EDITORIAL COMMENT: Implement measures announced in Budget in their entirety Minister Patrick Chinamasa
Minister Patrick Chinamasa

Minister Patrick Chinamasa

FINANCE and Economic Development Minister Patrick Chinamasa has presented a 2018 National Budget that can be described as bold, pragmatic, forward looking and progressive in the sense that it seeks to lay a firm foundation for the economic revival of Zimbabwe. The Treasury chief took no prisoners, announcing a raft of sweeping measures aimed at curtailing Government expenditure while stimulating production in key sectors of the manufacturing industry.  

Clearly, it is no longer business as usual and the unambiguous message from the budget is that Zimbabweans need to tighten their belts, put shoulders to the wheel and work hard towards returning the country to respectability in the eyes of the rest of the world. The fiscal policy statement is anchored on President Emmerson Mnangagwa’s inauguration speech in which he called for reforms to be implemented to lure foreign direct investment, ensure financial stability, enhance the ease of doing business and focus more on the economy in particular fixing the current liquidity crisis.

The President also promised to adopt a tough stance against corruption and inefficient and incompetent government officials who stalled progress and “extort dirty money” from the public and investors. In his budget, Cde Chinamasa said Government would abolish 3 700 posts for youth officers and retire civil servants above the age of 65 starting January 2018 as part of measures to trim its expenditure among other interventions meant to revitalise the economy and restore investor confidence.

The $5.1 billion Budget, presented under the “New Economic Order”, reflects the new trajectory that seeks to deal with challenges facing the country and demands well thought-out and focused Government interventions to achieve rapid and sustained recovery that delivers on jobs.

Minister Chinamasa said the economy was expected to register a solid 4.5 percent growth in 2018 with a $5.1 billion budget comprising $4,3 billion from tax revenue, $237,2 million from non-tax revenue and $456,7 million from retained revenue as well as $100 million from grants. He said expenditures were proposed at $5,8 billion inclusive $456,7 million under retention. The minister said the era of indiscipline in Government expenditure, which has been blamed for creating an unsustainable budget deficit, must be stopped and announced a cocktail of cost cutting measures in the public sector.
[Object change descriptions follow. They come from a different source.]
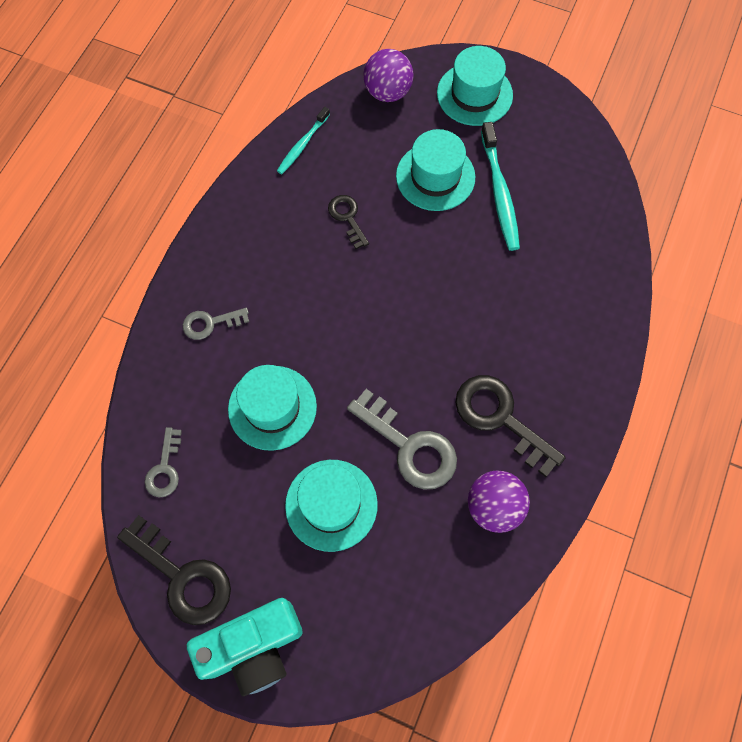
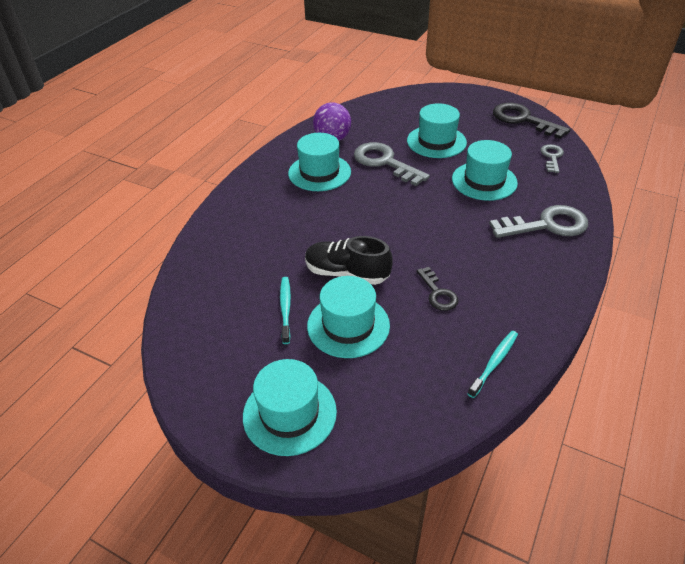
camera: 175 degrees left, 25 degrees down
grey key [183,308,249,340] -> grey key [489,205,588,238], size x1.78
turquoise camera [187,598,303,696] -> none
purple ball [363,49,414,102] -> none
black key [455,375,566,477] -> turquoise hat [288,133,351,191]
turquoise toothbrush [481,122,520,251] -> turquoise toothbrush [280,277,291,344], size x0.62
none -> black shoe [305,236,392,285]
These include maintaining a recruitment freeze of non-critical fields, reducing foreign travel delegations, closing technically insolvent parastatals, implementing a voluntary retirement scheme on civil servants to cut the wage bill, reducing diplomatic missions and trimming work benefits for senior officials such as fuel allocations, number of vehicles and cancelling first class travel except for the Presidium. A further 528 members of the public service without the requisite qualifications in terms of Section 18(4) e (ii) of the Public Service Regulations would be retired.

Rationalising the civil service, he said, was in keeping with President Mnangagwa’s first step towards a leaner Government structure, which has already reduced the size of the executive by trimming down the number of ministries from 27 to 21.
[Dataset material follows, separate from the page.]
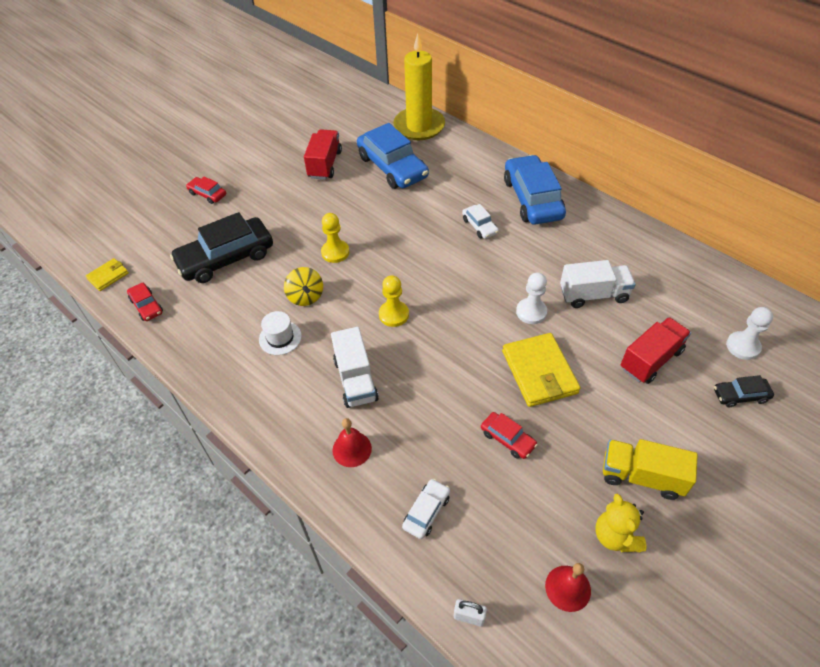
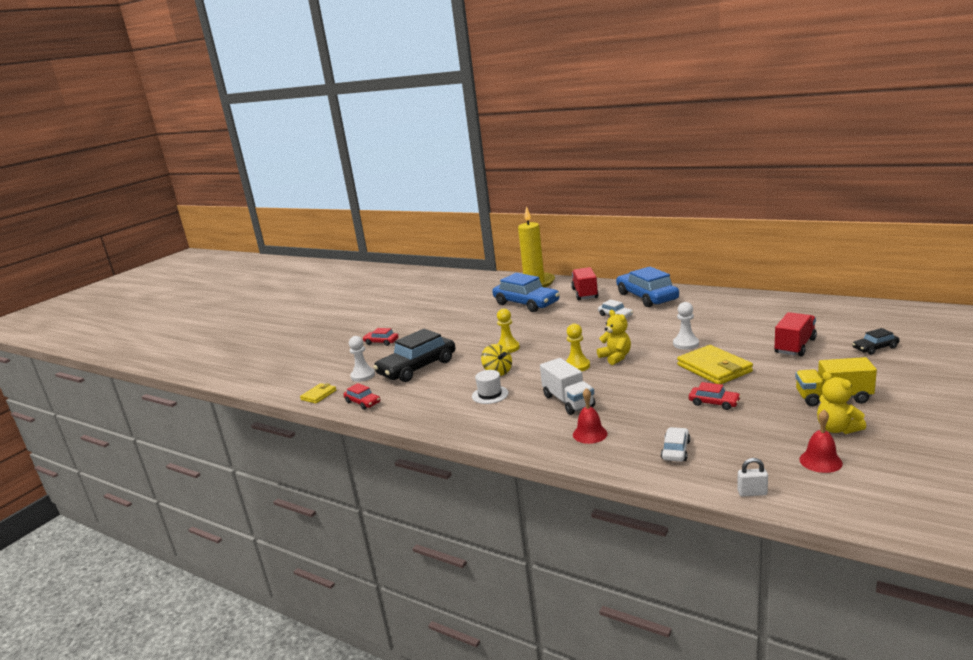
camera: 10 degrees left, 30 degrees down
red truck [304,129,342,180] -> red truck moved to [571,267,599,300]
white truck [560,260,636,308] -> none
white pawn [726,307,773,360] -> white pawn moved to [349,336,375,382]
none -> yellow teddy bear [597,310,631,365]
In this regard, Minister Chinamasa said savings will be realised progressively through identification of redundant staff, as ministries are combined and rationalised. “The overriding aspiration is upliftment of social-economic conditions of the populace, through making short-term sacrifices that allow the budget to play its rightful role in addressing production, job creation, and poverty reduction,” said Minister Chinamasa.
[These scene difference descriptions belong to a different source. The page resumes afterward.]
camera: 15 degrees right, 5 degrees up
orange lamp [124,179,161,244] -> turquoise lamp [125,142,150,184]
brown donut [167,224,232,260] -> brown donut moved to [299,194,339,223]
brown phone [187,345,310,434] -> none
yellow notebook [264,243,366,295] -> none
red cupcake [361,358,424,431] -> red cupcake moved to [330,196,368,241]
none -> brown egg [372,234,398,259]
He said bold measures need to be taken to lay a solid foundation for growth across various sectors. “This requires that Government collectively acknowledges the risks and costs brought about by directing a disproportionate share of budget expenditures towards salaries, allowances and other consumptive expenditures, such as condition of service vehicles and travel, among others,” said Minister Chinamasa.

The cost cutting measures are envisaged to ensure budget deficit for 2018 is halved to below four percent of the Gross Domestic Product (GDP), and subsequently capping budget deficits below three percent in line with best practices and financing capacity of the economy.

We commend Minister Chinamasa for coming up with one of the best budgets ever formulated in the country and which speaks to the multi-faceted challenges confronting the nation. It is a refreshing departure from the past where Government tended to spend more than it made resulting in an unstainable budget deficit which impeded economic growth. The austerity measures he announced will free a lot of revenue which will be channelled towards productive sectors of the economy.

The bloated civil service is a drain on the fiscus and we urge Government to continue streamlining it. By adopting a reform agenda, Government is sending a loud and clear message to the international community that it is ready to do business. This move must be reciprocated through support for Zimbabwe in the form of soft loans to kick-start the economy and improve liquidity in the country. Government should also ensure that all the measures announced by Cde Chinamasa are implemented in their entirety.